第71話 夜の道を進む
馬車を脱出してからどれくらい経ったのだろうか?
かなりの時間を歩き続けている気もするけれど、周囲の景色にほとんど変化がないこともあって正確なところはわからない。
空を見上げても、変わることなく綺麗な月が浮かんでいるだけだし。
まあ、この綺麗な月が見えるおかげで、夜も遅い時間にもかかわらず、灯りを持たずに歩くことが出来ているのだけれど。
「あと、どれくらいでたどり着くのかなぁ」
足を止めずに歩き続けながらつぶやく。
体感だと既に1時間以上は歩き続けている気がするけれど、馬車で運ばれていた時間を考えると、それでもまだ半分も戻れていないような気がする。
「いっそのこと、体力が続く限り全力で走り続けたほうが良かった?
力尽きたら、その場所で夜営するような感じで」
夜を徹してでも歩き続けるつもりだったけれど、自分の体力を過大評価していたかもしれない。
このままだと、屋敷や町へとたどり着く前に限界を迎える気がする。
「とはいえ、向こうの出方がわからない以上、できるだけ足を止めたくはなかったのよね。
そもそも、追われている状況で満足に休めるかもわからなかったし」
夜営して身体を休めるとしても、そのときの安全が確保できていなければまともに休める気がしない。
常に追っ手を意識してろくに休むことが出来ないのであれば、無理してでも歩き続ける方がマシな気がする。
まあ、だからこそ夜通し歩き続けることを選択したわけなのだけれど、早々に頓挫しそうになっているのがツライ。
「……とりあえず、本当に限界になるまでがんばってみましょうか」
苦しくなってきたとはいえ、まだ本当の限界というわけではない。
なので、気力を振り絞って足を動かし、移動を続けることにした。
「……そろそろ限界かも」
あれから黙々と足を動かして移動を続けたけれど、さすがにそろそろ本当に限界かもしれない。
体力的なものは身体強化の魔法によってまだ余裕があるけれど、眠気や精神的な疲れがかなりギリギリになっている。

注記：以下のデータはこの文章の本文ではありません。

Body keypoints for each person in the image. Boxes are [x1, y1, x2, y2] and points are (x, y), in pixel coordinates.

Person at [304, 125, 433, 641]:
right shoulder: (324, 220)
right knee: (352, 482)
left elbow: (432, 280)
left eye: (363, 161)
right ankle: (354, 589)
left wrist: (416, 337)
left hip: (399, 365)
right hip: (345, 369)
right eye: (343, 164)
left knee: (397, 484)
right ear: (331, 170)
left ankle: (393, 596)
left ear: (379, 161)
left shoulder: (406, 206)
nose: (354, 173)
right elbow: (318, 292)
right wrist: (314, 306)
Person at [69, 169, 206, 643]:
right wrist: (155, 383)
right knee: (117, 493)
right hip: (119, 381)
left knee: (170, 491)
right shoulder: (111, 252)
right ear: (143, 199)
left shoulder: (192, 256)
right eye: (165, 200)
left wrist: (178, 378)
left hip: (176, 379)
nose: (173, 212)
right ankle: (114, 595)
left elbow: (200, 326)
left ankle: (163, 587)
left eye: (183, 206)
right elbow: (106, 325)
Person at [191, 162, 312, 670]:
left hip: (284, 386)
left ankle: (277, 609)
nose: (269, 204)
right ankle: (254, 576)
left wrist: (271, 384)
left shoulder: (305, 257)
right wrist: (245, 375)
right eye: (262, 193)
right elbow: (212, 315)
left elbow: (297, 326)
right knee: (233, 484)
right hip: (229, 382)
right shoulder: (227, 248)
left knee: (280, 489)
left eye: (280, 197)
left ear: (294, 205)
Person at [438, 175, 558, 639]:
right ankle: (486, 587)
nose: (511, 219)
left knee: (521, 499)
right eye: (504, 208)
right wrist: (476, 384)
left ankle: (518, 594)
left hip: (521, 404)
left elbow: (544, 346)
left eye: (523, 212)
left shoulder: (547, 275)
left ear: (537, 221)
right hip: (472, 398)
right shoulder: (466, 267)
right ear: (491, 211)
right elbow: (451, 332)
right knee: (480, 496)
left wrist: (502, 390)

「魔法で眠気や精神的な疲れも失くすことが出来ればいいのに」
おそらく、イメージさえ出来れば魔法で対処することも可能だとは思う。
もっとも、私はそのような魔法の訓練はしていないし、今から試すとしても眠気や精神的な疲れを失くすようなイメージが出来ないので使うことはできないだろうけれど。

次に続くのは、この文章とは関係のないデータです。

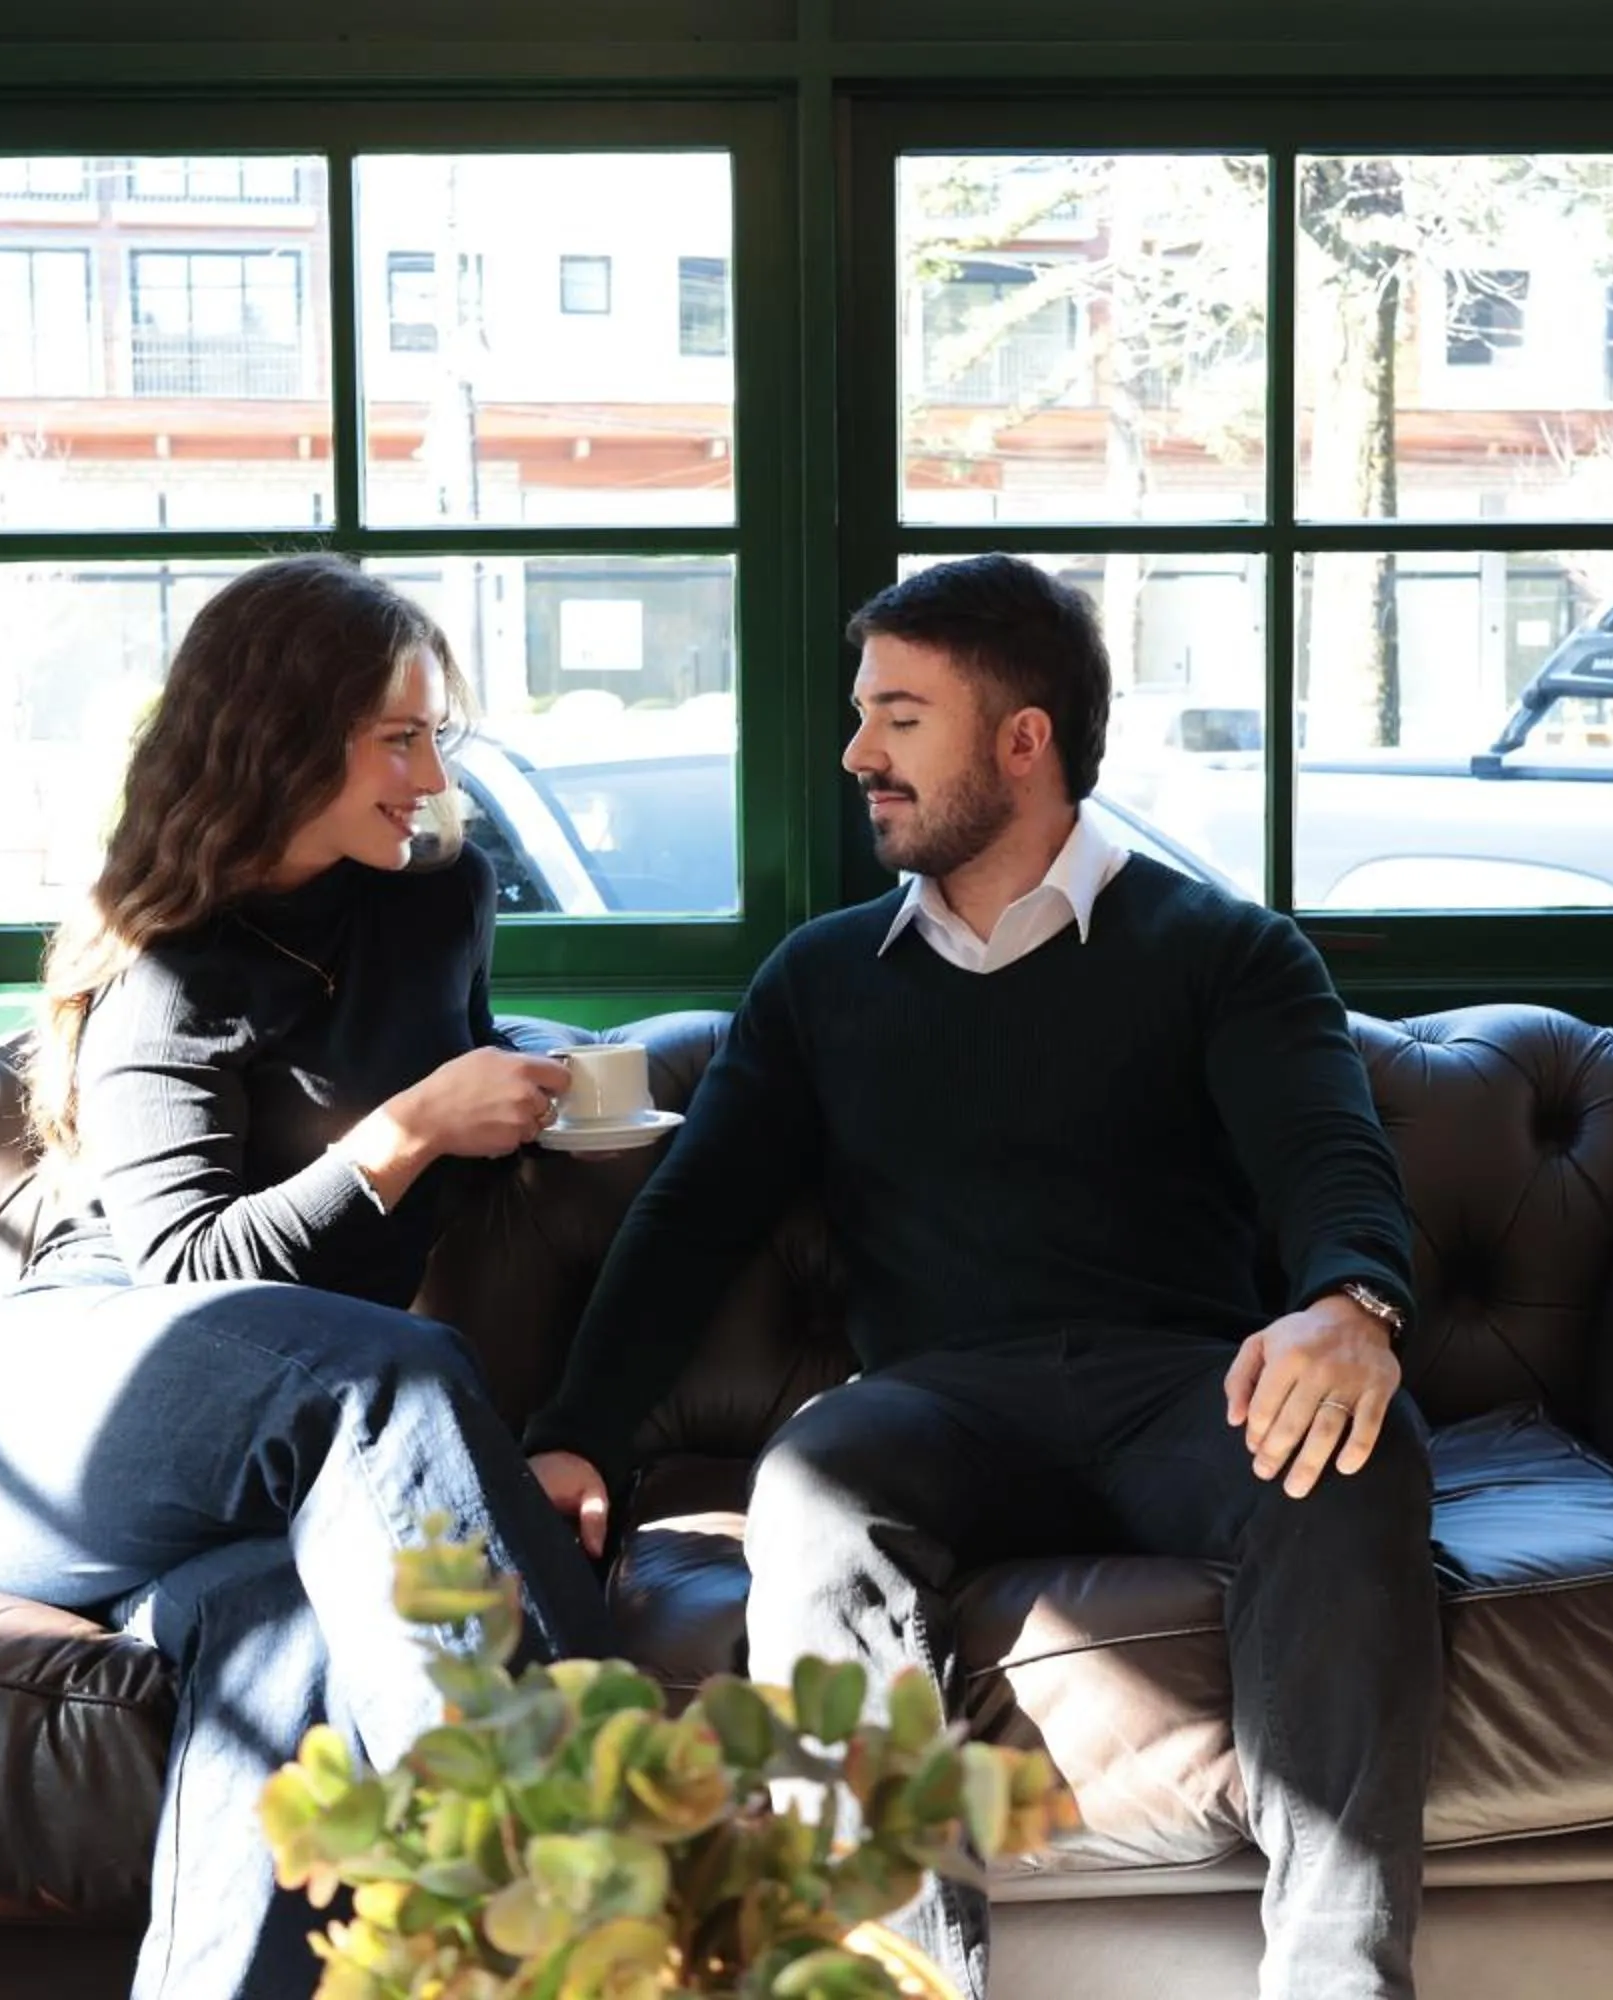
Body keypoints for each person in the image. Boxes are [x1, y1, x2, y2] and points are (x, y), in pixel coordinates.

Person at [523, 555, 1440, 2000]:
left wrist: (1352, 1306)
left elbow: (1327, 1153)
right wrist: (578, 1429)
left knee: (1353, 1454)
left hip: (1181, 1390)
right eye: (862, 714)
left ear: (1024, 740)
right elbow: (692, 1219)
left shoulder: (1227, 952)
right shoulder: (821, 980)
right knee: (808, 1493)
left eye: (900, 718)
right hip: (932, 1403)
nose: (857, 754)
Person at [0, 554, 615, 2000]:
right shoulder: (170, 963)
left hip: (283, 1452)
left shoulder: (440, 899)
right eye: (397, 740)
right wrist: (409, 1130)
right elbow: (189, 1273)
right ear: (285, 739)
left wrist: (492, 1456)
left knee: (282, 1645)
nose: (432, 777)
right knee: (389, 1376)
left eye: (436, 736)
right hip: (54, 1410)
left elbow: (418, 1207)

「……あー、でも短時間だけ睡眠をとるくらいのことであれば魔法でどうにかできるかも?」
一瞬、良い案ではないかと思ったけれど、よく考えてみると眠っているときの魔法の扱いがどうなるのかがわからない。
仮に目覚ましのような魔法をイメージするとして、眠っている間もきちんと魔法が継続してくれるのであれば問題ないけれど、もし魔法の効力が切れてしまったらそのまま自然に目が覚めるまで眠り続けることになってしまう。
魔法はイメージ次第なので、イメージさえしっかりとしていれば睡眠中も問題なく効力を持つだろうけれど、さすがに今のような状況で訓練もなしに試してみようとは思わない。
「そうなると、素直に足を止めて少しの休憩を取るのが一番マシなのかしら?」
正直、かなりギリギリの状態になっている気がするので、足を止めただけで緊張の糸が切れてしまうかもしれない。
とはいえ、限界が近いというのも事実なわけで。
どういった行動をとるのが最良なのかを考え、早急に決断しなければいけないみたいだ。
「ん?」
そんなことを考えていると、後方から近づく何かの気配に気付いた。
念のために定期的に後方に向かって魔法を放っていたのだけれど、それに何かが引っかかったらしい。
「まさか追手?」
立ち止まり、後方から近づく気配の詳細を調べるために改めて魔法を放つ。
すると、後方からかなりの速度で駆けてくる複数の馬の気配を確認することが出来た。
「もう追いつかれたの!?
こっちは限界が近くて余裕がないのにっ!」
そんなことを愚痴ってみるけれど、追いかけてきた犯人たちが聞いてくれるはずもない。
「……とりあえず、見落としてくれることを信じて隠れることにしましょう」
そう決めて、静かに森の中へと入り、道の様子が確認できるギリギリの位置から様子をうかがうことにした。